Task details: Reproduce every one of the records below word for word, and leave the pictures out.

Record set:
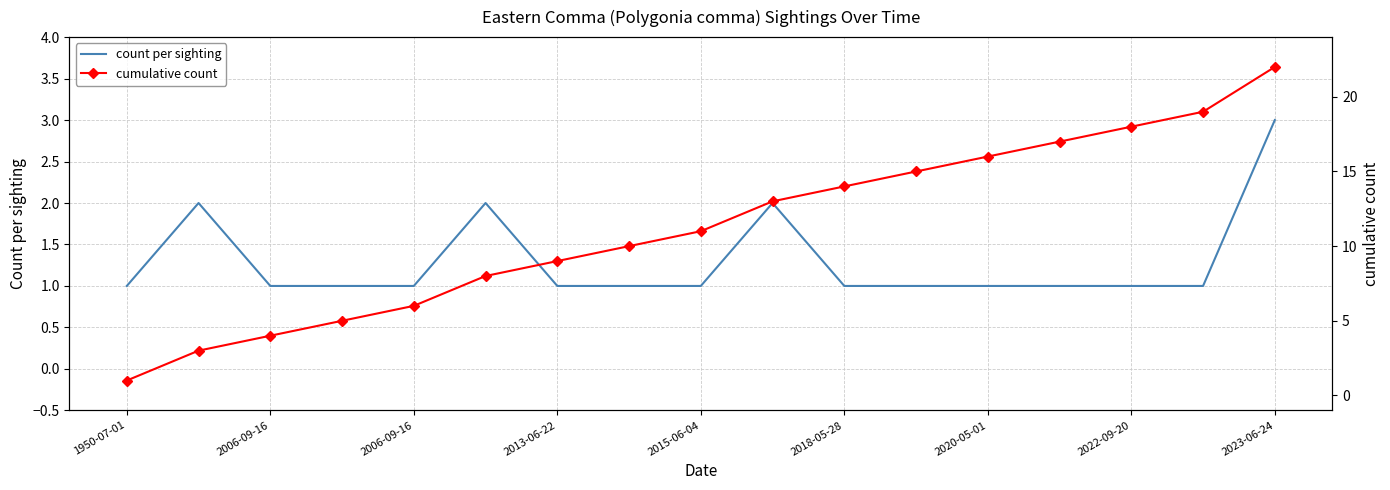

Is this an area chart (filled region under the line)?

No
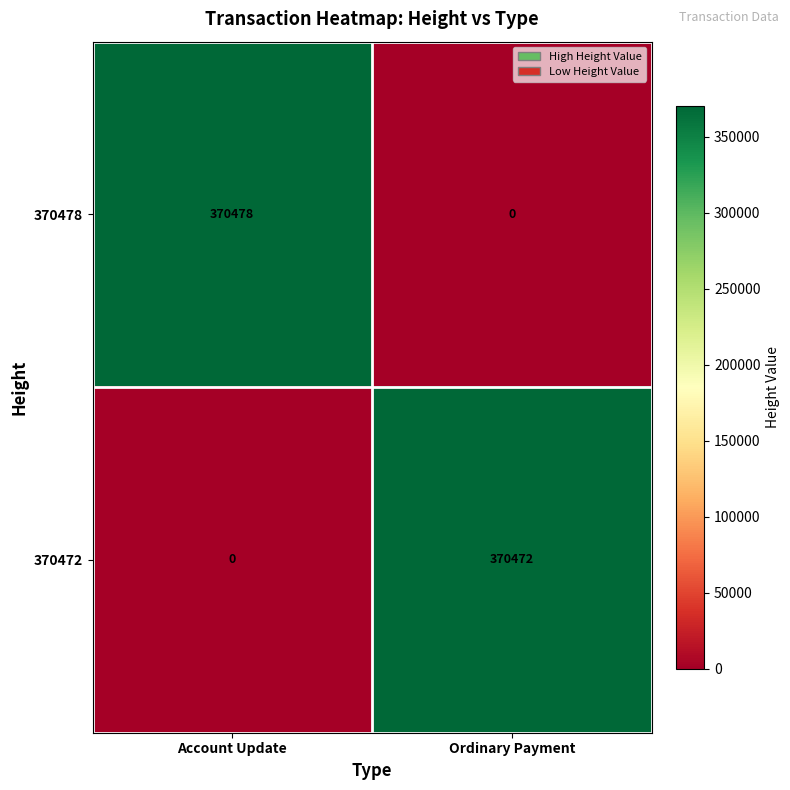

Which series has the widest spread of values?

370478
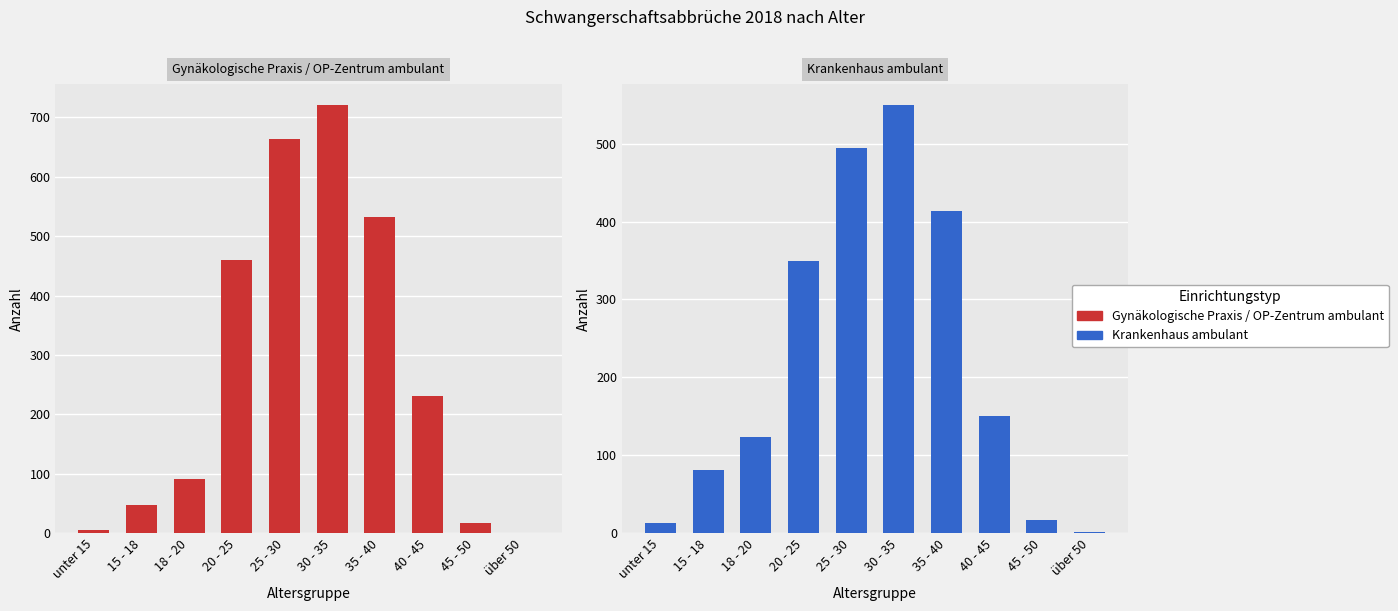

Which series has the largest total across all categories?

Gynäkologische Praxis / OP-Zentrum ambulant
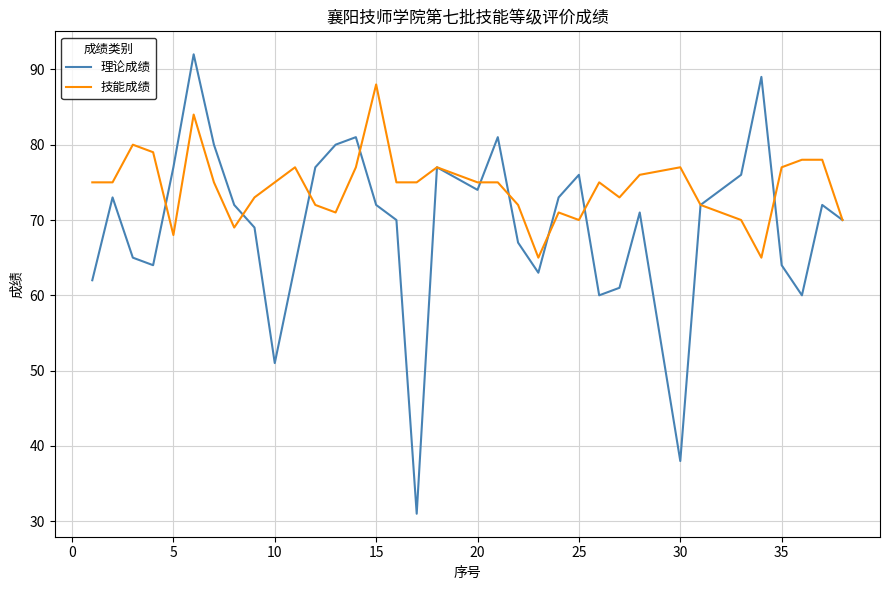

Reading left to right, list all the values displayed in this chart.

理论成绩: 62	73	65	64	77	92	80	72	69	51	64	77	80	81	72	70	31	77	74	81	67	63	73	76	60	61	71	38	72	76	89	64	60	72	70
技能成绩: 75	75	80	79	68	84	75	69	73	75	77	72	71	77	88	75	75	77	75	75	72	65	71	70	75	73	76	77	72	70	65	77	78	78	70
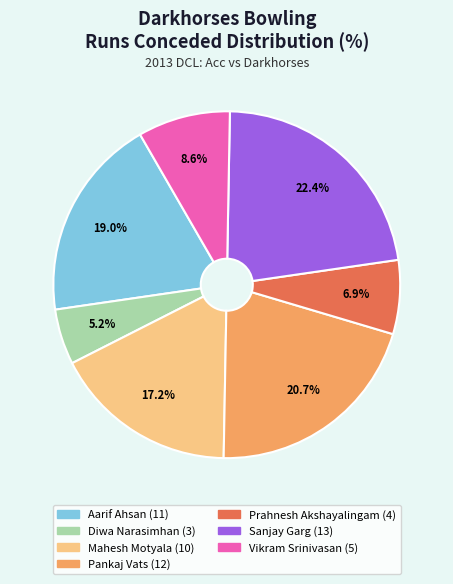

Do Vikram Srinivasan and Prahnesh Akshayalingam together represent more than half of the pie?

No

Response:
Is this an area chart (filled region under the line)?

No

Which series has the widest spread of values?

370478

Which series has the largest total across all categories?

Gynäkologische Praxis / OP-Zentrum ambulant

Reading left to right, list all the values displayed in this chart.

理论成绩: 62	73	65	64	77	92	80	72	69	51	64	77	80	81	72	70	31	77	74	81	67	63	73	76	60	61	71	38	72	76	89	64	60	72	70
技能成绩: 75	75	80	79	68	84	75	69	73	75	77	72	71	77	88	75	75	77	75	75	72	65	71	70	75	73	76	77	72	70	65	77	78	78	70

Do Vikram Srinivasan and Prahnesh Akshayalingam together represent more than half of the pie?

No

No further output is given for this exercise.